Ran across a web posting yesterday providing information on a University of Illinois summer program in Data Science. I had never encountered the term before so I was intrigued. When I first saw the article I immediately thought of data analytics but data science should be much broader than that.
What exactly is a data scientist? I suppose someone who studies what can be learned from data but also what happens throughout data lifecycles.
Data science is like biology
I look to biology for an example. A biologist studies all sorts of activity/interactions from what happens in a single cell organism, to plants, and animal kingdoms. They create taxonomies which organizes all biological entities, past and present. They study current and past food webs, ecosystems, and species. They work in an environment of scientific study where results are openly discussed and repeatable. In peer reviewed journals, they document everything from how a cell interacts within an organism, to how an organism interacts with its ecosystem, to whole ecosystem lifecycles. I fondly remember my biology class in high school talking about DNA, the life of a cell, biological taxonomy and disection.
Where are these counterparts in Data Science? Not sure but for starters let’s call someone who does data science an informatist.

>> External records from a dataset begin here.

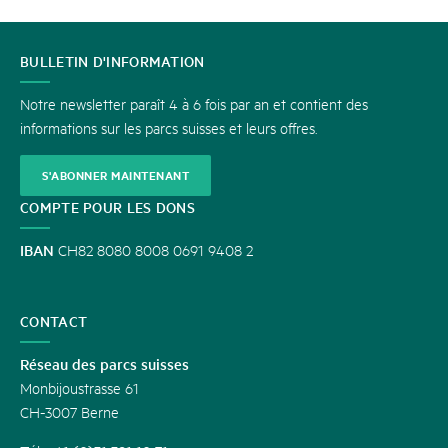
CONTACT
BULLETIN D'INFORMATION
Notre newsletter paraît 4 à 6 fois par an et contient des
informations sur les parcs suisses et leurs offres.
S'ABONNER MAINTENANT
COMPTE POUR LES DONS
IBAN
CH82 8080 8008 0691 9408 2
CONTACT
Réseau des parcs suisses
Monbijoustrasse 61
CH-3007 Berne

What constitutes a data ecosystem in data science? Perhaps an informatist would study the IT infrastructure(s) where a datum is created, stored, and analyzed. Such infrastructure (especially with cloud) may span data centers, companies, and even the whole world. Nonetheless, migratory birds can cover large distances, across multiple ecosystems and are still valid subjects for biologists.
So where a datum exists, where/when it’s moved throughout its lifecycle, and how it interacts with other datums is a proper subject for data ecosystem study. I suppose my life’s study of storage could properly be called the study of data ecosytems.
Next, what’s a reasonable way for an informatist to organize data like a biological taxonomy with domain, kingdom, phylum, class, order, family, genus, and species (see wikipedia). Seems to me that applications that create and access the data represent a rational way to organize data. However my first thought on this was structured or unstructured data as the defining first level breakdown (maybe Phylum). Order could be general application type such as email, ERP, office documents, etc. Family could be application domain, genus could be application version and species could be application data type. So that something like an Exchange 2010 email would be Order=EMAILus, Family=EXCHANGius, Genus=E2010ius, and Species=MESSAGius.
I think higher classifications such as kingdom and domain need to consider things such as oral history, handcopied manuscripts, movable type printed documents, IT, etc., at the Kingdom level. Maybe Domain would be such things as biological domain, information domain, physical domain, etc. Although where oral-h
When first thinking of higher taxonomical designations I immediately went into O/S but now I think of an O/S as part of the ecological niche where data temporarily resides.
I could go on, there are probably hundreds if not thousands of other characteristics of data science that need to be discussed – data lifecycle, the data cell, information use webs, etc.
Another surprise is how well the study of biology fits the study of data science. Counterparts to biology seem to exist everywhere I look. At some deep level, biology is information, wet-ware perhaps, but information nonetheless. It seems to me that the use of biology to guide our elaboration of data science can be very useful.